Remember the good ole’ days of horror when we genuinely cared about the characters that were savagely brutalized in front of us. The audience would shield its eyes not solely from the horror, but from the betrayal of getting to know a character only to have them ripped quickly away from us. We cheer, we applaud the hero, but we also used to mourn those that had fallen in the wake of the nightmares before us. Sometimes it seems like those days are so far behind us that all we can look forward to is seeing the character that annoys us the most meeting their end in a quick fashion in the most unseemly of disposals.
Rabid Love actually spends time with its characters and we genuinely feel as though they could easily be one of our own friends or family. This, budding young screenwriters, is a good thing. We are introduced to a girl hopeful for her future, yet sadly reluctant to start her journey because of the many changes it will bring, played effortlessly by Hayley Derryberry. Her boyfriend, ignorant of her plans, is actually a good guy with his future firmly planted in the small town his girlfriend so longs to leave. We meet an abrasive friend with no filter (Josh Hammond) that ultimately is just trying to protect himself against the people prone to hurt him and his new girlfriend that will take his abuses rather than be alone or admit that she deserves better. Throw in a younger sister that is just along for the ride and
We have ourselves a pretty well rounded cast of characters.

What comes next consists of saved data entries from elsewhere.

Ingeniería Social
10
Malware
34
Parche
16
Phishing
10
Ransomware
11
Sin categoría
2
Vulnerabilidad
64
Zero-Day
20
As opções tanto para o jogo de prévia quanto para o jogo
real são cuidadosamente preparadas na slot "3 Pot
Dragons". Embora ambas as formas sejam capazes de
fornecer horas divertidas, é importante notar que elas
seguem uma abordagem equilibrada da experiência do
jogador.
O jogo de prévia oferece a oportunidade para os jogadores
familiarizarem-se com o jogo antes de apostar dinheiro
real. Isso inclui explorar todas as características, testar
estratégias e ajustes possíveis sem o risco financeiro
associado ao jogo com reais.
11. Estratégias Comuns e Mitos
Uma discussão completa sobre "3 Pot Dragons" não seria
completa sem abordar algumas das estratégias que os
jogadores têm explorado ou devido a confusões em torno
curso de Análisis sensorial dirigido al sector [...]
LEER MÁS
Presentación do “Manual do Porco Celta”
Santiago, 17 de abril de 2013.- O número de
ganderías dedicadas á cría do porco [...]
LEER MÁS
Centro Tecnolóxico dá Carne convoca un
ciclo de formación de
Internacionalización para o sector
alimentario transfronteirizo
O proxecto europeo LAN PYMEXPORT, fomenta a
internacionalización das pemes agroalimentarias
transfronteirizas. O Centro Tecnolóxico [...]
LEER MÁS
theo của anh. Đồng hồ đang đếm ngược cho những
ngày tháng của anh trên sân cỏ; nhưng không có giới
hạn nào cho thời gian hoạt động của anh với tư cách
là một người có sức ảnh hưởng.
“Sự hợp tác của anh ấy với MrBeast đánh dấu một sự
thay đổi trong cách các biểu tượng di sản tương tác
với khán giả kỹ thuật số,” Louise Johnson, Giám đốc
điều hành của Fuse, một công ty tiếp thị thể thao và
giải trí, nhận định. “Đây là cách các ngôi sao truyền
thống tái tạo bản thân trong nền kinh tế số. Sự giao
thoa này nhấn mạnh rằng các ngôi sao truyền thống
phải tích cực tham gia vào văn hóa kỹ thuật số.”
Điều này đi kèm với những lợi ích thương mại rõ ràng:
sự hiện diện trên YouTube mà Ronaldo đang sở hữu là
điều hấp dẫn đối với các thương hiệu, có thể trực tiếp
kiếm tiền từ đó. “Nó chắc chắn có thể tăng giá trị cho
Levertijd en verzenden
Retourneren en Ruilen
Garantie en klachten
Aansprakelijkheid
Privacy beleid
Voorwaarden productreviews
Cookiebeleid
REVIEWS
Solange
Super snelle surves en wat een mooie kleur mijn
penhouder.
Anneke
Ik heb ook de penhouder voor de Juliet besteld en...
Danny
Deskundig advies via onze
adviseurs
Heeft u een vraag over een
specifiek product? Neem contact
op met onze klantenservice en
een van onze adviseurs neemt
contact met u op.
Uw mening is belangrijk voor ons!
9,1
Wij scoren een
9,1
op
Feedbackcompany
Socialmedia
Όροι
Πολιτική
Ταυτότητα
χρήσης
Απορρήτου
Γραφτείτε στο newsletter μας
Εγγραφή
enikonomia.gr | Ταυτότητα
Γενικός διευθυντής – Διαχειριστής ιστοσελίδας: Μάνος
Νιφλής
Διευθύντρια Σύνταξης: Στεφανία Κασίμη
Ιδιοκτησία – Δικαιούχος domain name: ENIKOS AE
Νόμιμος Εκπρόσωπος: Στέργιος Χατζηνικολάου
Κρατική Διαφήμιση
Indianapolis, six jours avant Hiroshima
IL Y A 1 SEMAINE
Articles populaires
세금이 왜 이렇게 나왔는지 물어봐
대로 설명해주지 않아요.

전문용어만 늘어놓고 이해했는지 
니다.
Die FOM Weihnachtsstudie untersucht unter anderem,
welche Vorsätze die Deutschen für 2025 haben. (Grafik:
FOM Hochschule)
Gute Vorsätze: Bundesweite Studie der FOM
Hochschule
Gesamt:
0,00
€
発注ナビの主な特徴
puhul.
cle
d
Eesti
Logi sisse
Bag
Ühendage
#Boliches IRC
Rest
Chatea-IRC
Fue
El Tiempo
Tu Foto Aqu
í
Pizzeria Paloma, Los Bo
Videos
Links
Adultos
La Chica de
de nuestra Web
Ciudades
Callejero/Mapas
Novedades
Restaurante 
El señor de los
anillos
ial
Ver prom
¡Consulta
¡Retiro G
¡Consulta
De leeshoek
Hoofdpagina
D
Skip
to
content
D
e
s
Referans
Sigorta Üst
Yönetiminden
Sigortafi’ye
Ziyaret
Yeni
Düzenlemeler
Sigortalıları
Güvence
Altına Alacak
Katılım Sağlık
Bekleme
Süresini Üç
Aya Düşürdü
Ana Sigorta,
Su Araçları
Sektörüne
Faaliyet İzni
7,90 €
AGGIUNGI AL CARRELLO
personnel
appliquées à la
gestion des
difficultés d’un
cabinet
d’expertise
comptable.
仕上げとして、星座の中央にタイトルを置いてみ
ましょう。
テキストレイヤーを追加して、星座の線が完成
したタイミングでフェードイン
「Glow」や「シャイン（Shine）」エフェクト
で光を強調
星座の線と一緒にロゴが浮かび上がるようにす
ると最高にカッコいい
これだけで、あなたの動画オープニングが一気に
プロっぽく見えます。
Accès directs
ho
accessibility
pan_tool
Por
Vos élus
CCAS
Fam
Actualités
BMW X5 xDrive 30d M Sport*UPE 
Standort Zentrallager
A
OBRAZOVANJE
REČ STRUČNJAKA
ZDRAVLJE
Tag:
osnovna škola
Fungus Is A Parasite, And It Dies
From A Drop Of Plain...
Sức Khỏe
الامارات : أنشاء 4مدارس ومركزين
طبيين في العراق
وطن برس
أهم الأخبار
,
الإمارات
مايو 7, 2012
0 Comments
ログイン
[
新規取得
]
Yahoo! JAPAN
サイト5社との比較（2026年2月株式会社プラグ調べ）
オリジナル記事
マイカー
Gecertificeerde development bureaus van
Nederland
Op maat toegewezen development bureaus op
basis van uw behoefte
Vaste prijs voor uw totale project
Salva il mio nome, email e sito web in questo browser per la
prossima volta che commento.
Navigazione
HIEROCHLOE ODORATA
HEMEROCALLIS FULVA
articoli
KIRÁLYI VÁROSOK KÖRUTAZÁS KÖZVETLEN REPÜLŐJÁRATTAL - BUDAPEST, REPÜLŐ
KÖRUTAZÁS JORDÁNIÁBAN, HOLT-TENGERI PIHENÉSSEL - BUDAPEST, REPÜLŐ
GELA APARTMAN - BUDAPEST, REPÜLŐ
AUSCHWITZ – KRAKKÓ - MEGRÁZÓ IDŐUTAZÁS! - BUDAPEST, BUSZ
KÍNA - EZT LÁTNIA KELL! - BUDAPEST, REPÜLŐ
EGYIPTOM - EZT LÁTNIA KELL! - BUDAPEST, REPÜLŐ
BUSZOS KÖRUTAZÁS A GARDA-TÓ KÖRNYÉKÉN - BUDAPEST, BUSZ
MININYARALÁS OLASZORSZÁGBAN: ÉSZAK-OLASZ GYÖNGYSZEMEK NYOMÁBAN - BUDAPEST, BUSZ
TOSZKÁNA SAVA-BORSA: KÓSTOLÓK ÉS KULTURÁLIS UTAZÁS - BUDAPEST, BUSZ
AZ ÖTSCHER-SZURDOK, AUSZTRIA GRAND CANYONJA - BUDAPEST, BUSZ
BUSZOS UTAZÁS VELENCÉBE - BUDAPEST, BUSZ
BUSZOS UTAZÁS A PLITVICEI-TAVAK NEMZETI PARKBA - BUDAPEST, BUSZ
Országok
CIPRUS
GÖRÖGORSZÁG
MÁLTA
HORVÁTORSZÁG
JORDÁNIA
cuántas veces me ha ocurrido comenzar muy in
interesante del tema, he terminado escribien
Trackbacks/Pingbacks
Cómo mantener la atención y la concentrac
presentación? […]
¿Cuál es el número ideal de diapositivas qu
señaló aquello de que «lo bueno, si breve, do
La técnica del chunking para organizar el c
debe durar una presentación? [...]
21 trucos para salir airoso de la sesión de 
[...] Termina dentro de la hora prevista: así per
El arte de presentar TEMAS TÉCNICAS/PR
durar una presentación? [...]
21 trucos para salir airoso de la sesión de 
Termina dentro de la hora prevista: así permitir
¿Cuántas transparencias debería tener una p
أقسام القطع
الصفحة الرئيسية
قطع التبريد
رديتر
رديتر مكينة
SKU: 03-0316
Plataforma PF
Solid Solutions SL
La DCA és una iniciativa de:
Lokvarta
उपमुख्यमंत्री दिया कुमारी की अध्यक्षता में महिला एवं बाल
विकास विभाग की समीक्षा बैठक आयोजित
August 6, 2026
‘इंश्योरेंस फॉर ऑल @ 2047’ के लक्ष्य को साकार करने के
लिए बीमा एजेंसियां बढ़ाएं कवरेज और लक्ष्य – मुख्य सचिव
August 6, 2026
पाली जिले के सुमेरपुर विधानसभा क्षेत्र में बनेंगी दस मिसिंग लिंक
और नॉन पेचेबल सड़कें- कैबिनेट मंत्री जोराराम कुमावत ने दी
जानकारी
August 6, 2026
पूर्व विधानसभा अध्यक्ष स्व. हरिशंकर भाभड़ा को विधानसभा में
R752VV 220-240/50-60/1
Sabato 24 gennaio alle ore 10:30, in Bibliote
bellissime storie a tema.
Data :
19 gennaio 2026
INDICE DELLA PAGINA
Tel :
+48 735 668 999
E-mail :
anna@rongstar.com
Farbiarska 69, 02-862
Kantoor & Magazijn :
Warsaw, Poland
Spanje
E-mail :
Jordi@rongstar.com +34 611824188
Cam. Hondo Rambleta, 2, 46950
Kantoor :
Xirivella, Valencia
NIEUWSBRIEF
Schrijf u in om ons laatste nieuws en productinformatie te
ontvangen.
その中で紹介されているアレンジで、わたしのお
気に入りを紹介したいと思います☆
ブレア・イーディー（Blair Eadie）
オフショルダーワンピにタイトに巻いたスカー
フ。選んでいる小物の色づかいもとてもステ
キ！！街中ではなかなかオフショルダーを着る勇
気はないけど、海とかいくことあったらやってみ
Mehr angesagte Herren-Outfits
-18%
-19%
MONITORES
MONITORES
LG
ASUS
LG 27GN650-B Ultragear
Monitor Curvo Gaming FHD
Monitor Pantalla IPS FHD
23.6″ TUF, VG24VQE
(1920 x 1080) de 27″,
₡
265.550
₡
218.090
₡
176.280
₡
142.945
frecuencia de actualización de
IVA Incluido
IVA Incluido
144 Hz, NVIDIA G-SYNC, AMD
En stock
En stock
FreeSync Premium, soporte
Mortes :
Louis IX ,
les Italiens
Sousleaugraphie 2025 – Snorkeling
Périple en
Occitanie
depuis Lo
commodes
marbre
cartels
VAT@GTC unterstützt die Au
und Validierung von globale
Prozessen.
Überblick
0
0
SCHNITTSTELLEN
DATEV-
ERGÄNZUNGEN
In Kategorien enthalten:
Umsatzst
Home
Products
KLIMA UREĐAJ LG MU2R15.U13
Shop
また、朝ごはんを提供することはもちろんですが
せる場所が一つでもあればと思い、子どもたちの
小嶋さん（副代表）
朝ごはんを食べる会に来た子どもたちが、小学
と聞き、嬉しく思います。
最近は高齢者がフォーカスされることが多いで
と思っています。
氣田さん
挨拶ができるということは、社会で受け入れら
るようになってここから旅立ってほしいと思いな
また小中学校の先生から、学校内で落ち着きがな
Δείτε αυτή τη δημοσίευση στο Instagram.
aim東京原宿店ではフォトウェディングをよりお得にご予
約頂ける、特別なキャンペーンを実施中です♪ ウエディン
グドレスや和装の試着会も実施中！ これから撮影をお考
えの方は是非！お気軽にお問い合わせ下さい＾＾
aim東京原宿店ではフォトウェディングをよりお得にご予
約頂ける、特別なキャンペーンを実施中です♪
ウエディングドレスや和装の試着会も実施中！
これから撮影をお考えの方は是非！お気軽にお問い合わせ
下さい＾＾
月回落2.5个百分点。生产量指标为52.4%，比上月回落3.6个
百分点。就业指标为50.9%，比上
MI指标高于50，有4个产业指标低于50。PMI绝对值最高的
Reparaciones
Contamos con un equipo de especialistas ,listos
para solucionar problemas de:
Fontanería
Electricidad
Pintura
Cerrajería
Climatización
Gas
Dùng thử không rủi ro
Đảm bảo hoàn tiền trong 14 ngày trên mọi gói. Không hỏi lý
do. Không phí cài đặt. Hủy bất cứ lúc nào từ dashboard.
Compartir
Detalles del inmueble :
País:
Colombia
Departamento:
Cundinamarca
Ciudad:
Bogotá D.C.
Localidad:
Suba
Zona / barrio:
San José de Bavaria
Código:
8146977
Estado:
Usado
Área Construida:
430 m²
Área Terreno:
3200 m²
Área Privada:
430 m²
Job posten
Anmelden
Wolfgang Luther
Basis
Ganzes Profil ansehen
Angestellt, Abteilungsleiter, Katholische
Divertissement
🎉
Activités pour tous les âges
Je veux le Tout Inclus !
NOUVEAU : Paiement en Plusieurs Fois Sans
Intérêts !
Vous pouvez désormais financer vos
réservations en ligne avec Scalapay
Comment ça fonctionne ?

Sadly the pacing, which takes its time to introduce us to and endear us to these characters, will be the element that will have some fans tuning out early on, which is a horrible thing, because when the gore and action starts to ratchet up, it holds on strong till the last frames.
We get plenty of the red stuff towards the end and an interesting take on the psychopathic killer angle that will leave the audience pretty satisfied as well. Gore aside, it really is the ability of the film to embed itself in the 80s that had me so impressed early on, largely in part to a great synth mix score by Nicholas Nielsen and soundtrack that would make Foreigner blush. Even the acting from a few of the peripheral characters, which might fall under criticism due to moments of stiffness, seems almost intentional giving the film a purposeful camp and comedy that only works to add to its charm.
I have a feeling that when Rabid Love finally finds its audience, it will be a quick favorite amongst genre fans. Till then, give it a watch and show it a little love of its own. RECOMMENDED.